David Drayton and his son Billy are trapped at a supermarket along with other inhabitants of their small town when the mist rolls in, bringing with it a succession of horrors and deaths. They can see only a few inches outside the supermarket, naturally all the phones and radios are also dead. As the deaths continue, some survivors turn to religion led by local eccentric Mrs. Carmody and begin to turn on the others.
The Mist is an adaptation of a Stephen King novella. Thomas Jane plays David Drayton, a small town father and artist who is first seen painting an illustration of The Gunslinger. The film is full of biblical themes such as the Revelations end-of-days prophecies, also several of the ten plagues make cameo appearances. It's intense, claustrophobic, gory and shocking, which are all good things. However I thought the ending, which differs from the novella and draws on Job, was painful and perhaps unnecessary (I also think this about Job.)

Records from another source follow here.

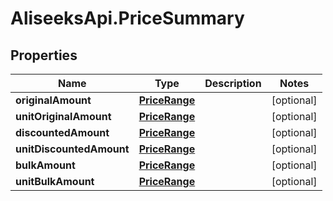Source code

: # AliseeksApi.PriceSummary

## Properties
Name | Type | Description | Notes
------------ | ------------- | ------------- | -------------
**originalAmount** | [**PriceRange**](PriceRange.md) |  | [optional] 
**unitOriginalAmount** | [**PriceRange**](PriceRange.md) |  | [optional] 
**discountedAmount** | [**PriceRange**](PriceRange.md) |  | [optional] 
**unitDiscountedAmount** | [**PriceRange**](PriceRange.md) |  | [optional] 
**bulkAmount** | [**PriceRange**](PriceRange.md) |  | [optional] 
**unitBulkAmount** | [**PriceRange**](PriceRange.md) |  | [optional]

In early scenes there's a lot of melodrama and hamming, although acting improves a great deal as the movie becomes more intense and the tone darkens. The exception is Marcia Gay Harden, playing the religious and possibly mad Mrs. Carmody, who is convincing and mesmerizing from start to finish.
This is not a simple horror-entertainment movie, particularly given the ending which left me feeling unsettled. There's a lot of cynical religion-bashing and you might think this was the point. However in a short, unexplained scene Mrs. Carmody faces her death but is spared. When Drayton tries to convince the employees of his hunch about danger, they argue against it from a position of rationality. Jumping to conclusions and misplaced conviction is the common thread: the survivors who accept Mrs. Carmody's prophecies, Drayton's ill-fated decision to venture out to the pharmacist which leaves several of his party dead, or his final, terrible choice, Amanda's belief that people are basically good and won't turn to human sacrifice within hours of the siege.
Certainty is the killer whether religious or rational - you can only see a few inches in front of your face, so however sure you feel in your convictions, you can still be wrong, and knowing the limits of your own knowledge is what might have saved you.